Bagaimana Menemukan Peta Antik Palsu Dari Peta Antik yang Otentik

Peta antik yang sangat populer mengambil harga yang sangat tinggi di blok lelang, karena ini banyak pemalsuan telah muncul serta banyak salinan peta-peta ini. Reproduksi peta tidak bernilai apa pun terlepas dari apa yang penjual katakan kepada Anda. Kami akan memberi Anda beberapa tips untuk membedakan peta antik palsu dari peta antik asli.

Pertama mari kita bicara tentang salinan, pemalsuan dan reproduksi peta antik. Cartographers telah menyalin peta masing-masing selama berabad-abad dan telah meningkatkan pada mereka juga. Peta-peta lama ini dapat bernilai karena sudah selesai ketika informasi tentangnya valid dan berguna. Mereka adalah dokumen sejarah asli.

Namun, salinan peta lama baru-baru ini yang menggambarkan informasi geografis dari berabad-abad lalu dibuat dengan maksud menawarkan dekorasi dan terkadang wawasan sejarah kepada pembeli mereka. Nilai dari reproduksi peta ini sering dipasarkan kepada pelanggan yang tidak tahu dengan mengklaim bahwa salinan itu adalah peta langka atau yang dibuat menggunakan beberapa teknik cetak yang mewah. Yang benar adalah bahwa salinan peta langka tidak jarang, itu adalah peta asli yang langka. Salinannya tidak berguna dan hal yang sama berlaku untuk cetakan mewah.

Berikut beberapa cara bagi Anda untuk menemukan peta lama yang palsu:

1. Peta warna diberi warna tangan sebelum tahun 1850-an. Dengan kaca pembesar perhatikan warna. Jika Anda melihat matriks titik kecil dan bahkan tumpang tindih maka Anda memiliki peta yang dibuat setelah tahun 1900-an. Peta Anda mungkin mengatakan itu dari tahun 1600-an misalnya, tetapi kehadiran titik-titik ini berarti bahwa itu tidak dilakukan sampai setelah tahun 1900-an. Ini salinannya.

2. Peta-peta tua kebanyakan diukir di atas pelat logam secara terbalik sehingga bisa dicetak. Saat mencetak tekanan dari pers dan pelat terukir ke dalam kertas, meninggalkan "tanda piring" atau lekukan di sekitar peta. Jika Anda memiliki tanda piring di peta Anda, pastikan untuk melihat ke sekeliling untuk melihat apakah ada yang dicetak di luar tanda piring. Jika ada materi cetak yang tumpah di luar tanda piring, berarti Anda palsu.

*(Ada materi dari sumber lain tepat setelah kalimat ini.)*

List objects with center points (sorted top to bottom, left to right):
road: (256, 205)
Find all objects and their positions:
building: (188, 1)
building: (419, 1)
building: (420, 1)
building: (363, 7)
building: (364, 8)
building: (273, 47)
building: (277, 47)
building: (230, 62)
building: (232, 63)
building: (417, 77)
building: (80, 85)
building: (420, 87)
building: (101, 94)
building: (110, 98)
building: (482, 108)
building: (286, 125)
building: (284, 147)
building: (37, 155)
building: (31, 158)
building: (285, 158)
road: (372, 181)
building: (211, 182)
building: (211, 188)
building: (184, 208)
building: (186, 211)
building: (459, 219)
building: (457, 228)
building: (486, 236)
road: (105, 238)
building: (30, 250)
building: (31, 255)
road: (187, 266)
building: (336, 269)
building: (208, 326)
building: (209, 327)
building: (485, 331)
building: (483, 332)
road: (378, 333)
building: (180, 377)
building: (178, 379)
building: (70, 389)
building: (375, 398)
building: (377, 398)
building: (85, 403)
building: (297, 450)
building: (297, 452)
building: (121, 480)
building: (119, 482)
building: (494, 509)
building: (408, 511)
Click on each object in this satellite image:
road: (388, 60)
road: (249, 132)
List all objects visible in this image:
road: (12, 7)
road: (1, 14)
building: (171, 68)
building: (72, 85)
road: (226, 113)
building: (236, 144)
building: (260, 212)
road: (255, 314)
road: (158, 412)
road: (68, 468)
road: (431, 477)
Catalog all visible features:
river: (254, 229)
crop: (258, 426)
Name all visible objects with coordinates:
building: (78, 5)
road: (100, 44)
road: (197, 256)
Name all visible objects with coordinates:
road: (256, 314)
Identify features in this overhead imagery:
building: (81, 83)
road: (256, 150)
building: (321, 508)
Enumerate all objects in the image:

3. Pegang peta sampai ke cahaya untuk melihat kertas. Sebagian besar peta yang dibuat sebelum tahun 1820 dibuat di atas kertas buatan tangan. Makalah ini dibuat oleh pengrajin yang menggunakan kawat untuk menahan bubur kertas. Wire mesh ini meninggalkan jaringan yang terlihat yang disebut "rantai berantai" yang terlihat dari sumber cahaya yang kuat. Pembuat kertas sering memiliki tanda air untuk mengidentifikasi diri mereka yang terkadang terlihat pada peta yang lebih besar. Jika Anda tidak memiliki tautan berantai di peta tertanggal 1820-an atau lebih awal, maka Anda memiliki reproduksi peta.

4. Sebagian besar peta antik diambil dari atlas lama, karena ini sering ada lipatan di tengah peta. Lipatan ini adalah tempat peta terikat dalam buku. Juga peta atlas dipakai dari penggunaan di sudut, terutama di bagian atas atau sudut bawah kanan. Di sinilah kebanyakan orang akan membalik halaman. Jika peta Anda tidak memiliki lipatan di tengah atau terlihat terlalu baru, maka mungkin memang demikian.